The Minnesota Senate will vote Wednesday to put same-sex marriage on the ballot next year. The proposed constitutional amendment would define marriage as between one man and one woman. State law already bans same-sex marriage, but Republicans who control the Legislature fear courts could overturn the law without additional constitutional protection.
A House vote has not yet been scheduled, but the bill is expected to win approval in both houses of the Legislature. That would place the question before voters in the 2012 general election. DFL Gov. Mark Dayton does not have the authority to veto a proposed constitutional amendment.
Bill sponsor Rep. Steve Gottwalt, R-St. Cloud, and Rep. Steve Simon, DFL-St. Louis Park, debated the issue as part of the Minnesota Public Radio News series One on One.
SHOULD WE ALLOW SAME-SEX COUPLES TO GET MARRIED?
Rep. Steve Gottwalt: "This is not about hate, this is not about judgment, but it is about defining marriage. The question isn't can't they, or wouldn't they, or what harm would there be to others, it's about defining the term, and wanting to have the conversation with Minnesotans about what that means."

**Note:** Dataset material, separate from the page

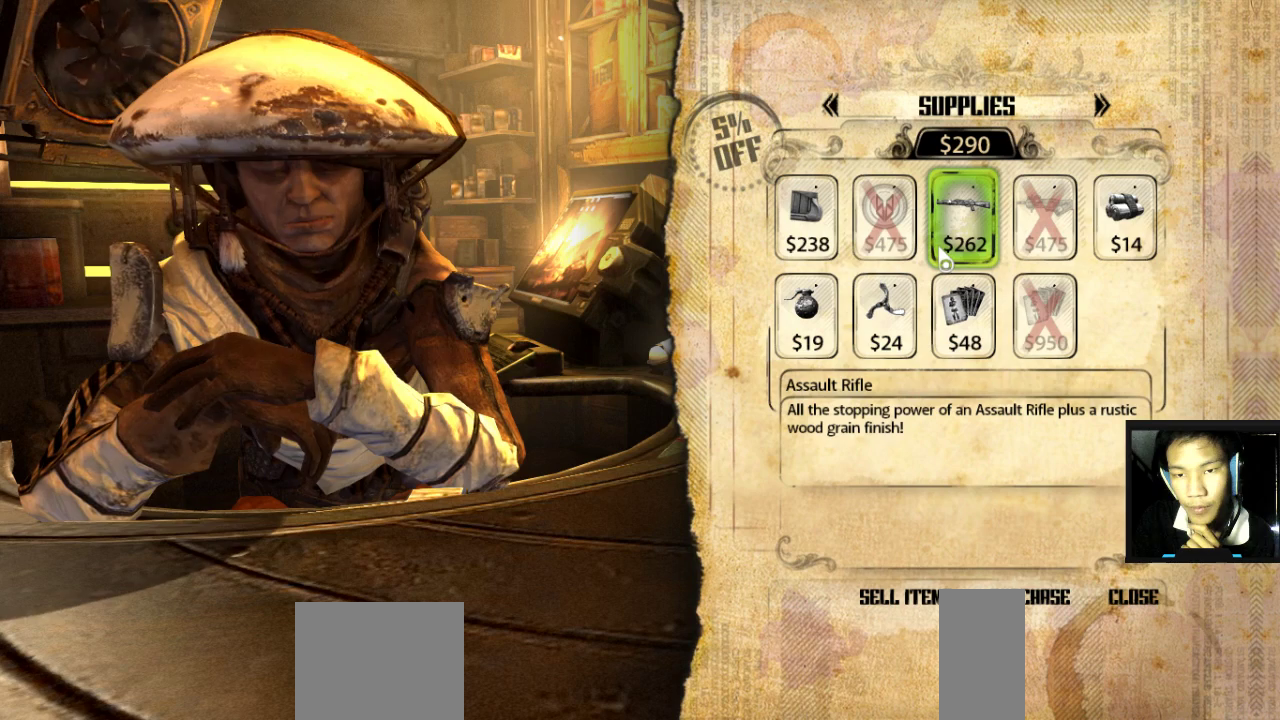
{"keys": [], "mouse": [], "mouse_move": "still", "events": []}
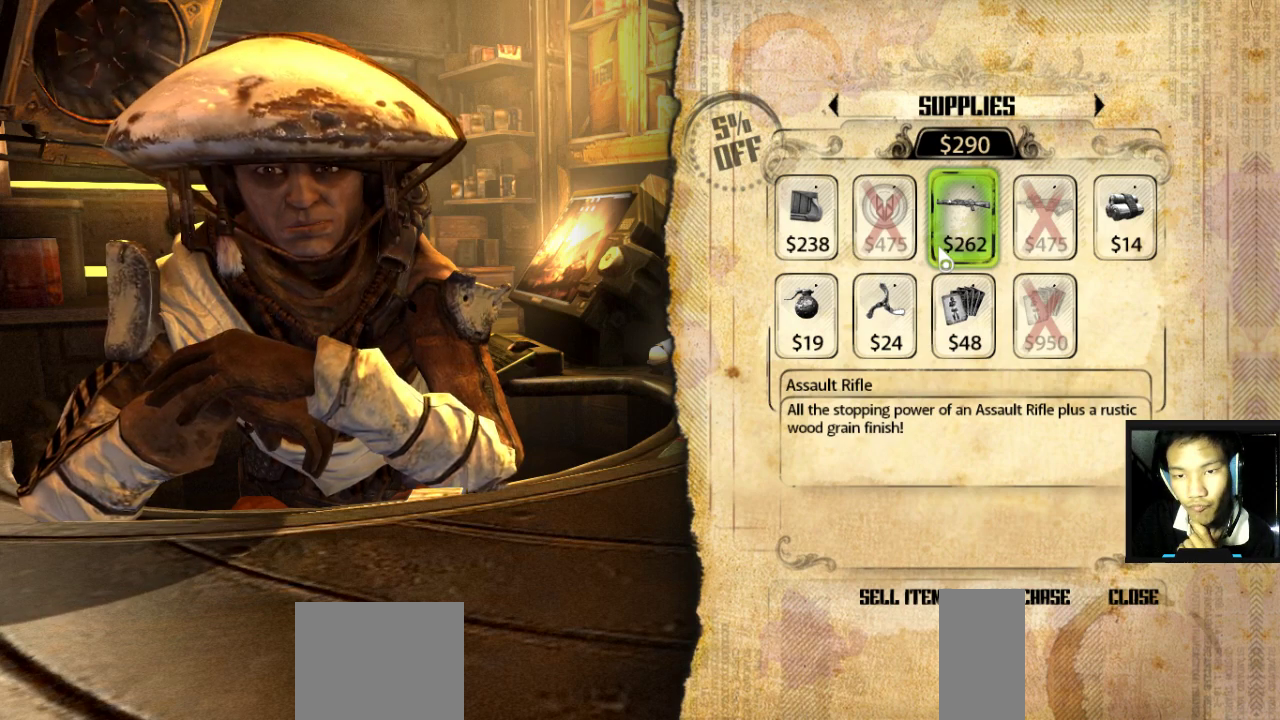
{"keys": [], "mouse": [], "mouse_move": "still", "events": []}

Rep. Steve Simon: "There is no one I know of, who is either not getting married or is getting divorced because gay people in five states in the United States have the right to marry one another."
IS LIMITING MARRIAGE TO HETEROSEXUAL COUPLES AN APPROPRIATE USE OF THE CONSTITUTIONAL AMENDMENT PROCESS?
Gottwalt: "The problem we're trying to address is activist judges and politicians making the decisions. There are appeals in courts right now, and attempts by legislators, right now, to change the definition of marriage. We want Minnesotans to have an opportunity to discuss this and then vote and make the decision about whether this should be more permanently placed in Minnesota's constitution."
Simon: "We certainly shouldn't ever put people's basic human and civil rights up for a vote. One hundred and twenty years ago there's no question in my mind that if you would have put a lot of things to the voters, they would have made some very bad decisions. They might have outlawed the Catholic Church. They might have said that whites and blacks can't marry. I'm not convinced by the argument that you ought to just American Idol-style throw it to the voters."
WHAT ROLE DOES PUBLIC OPINION PLAY IN THIS ISSUE?
Gottwalt: "There are 30 other states in the nation that have felt this is important enough that they have put this in their constitutions."
Simon: "Over time ... we're going to look back, and we'll be a little bit ashamed about this debate, but we'll also be surprised that it was ever that big a deal. I predict that over the arc of time we will have marriage equality."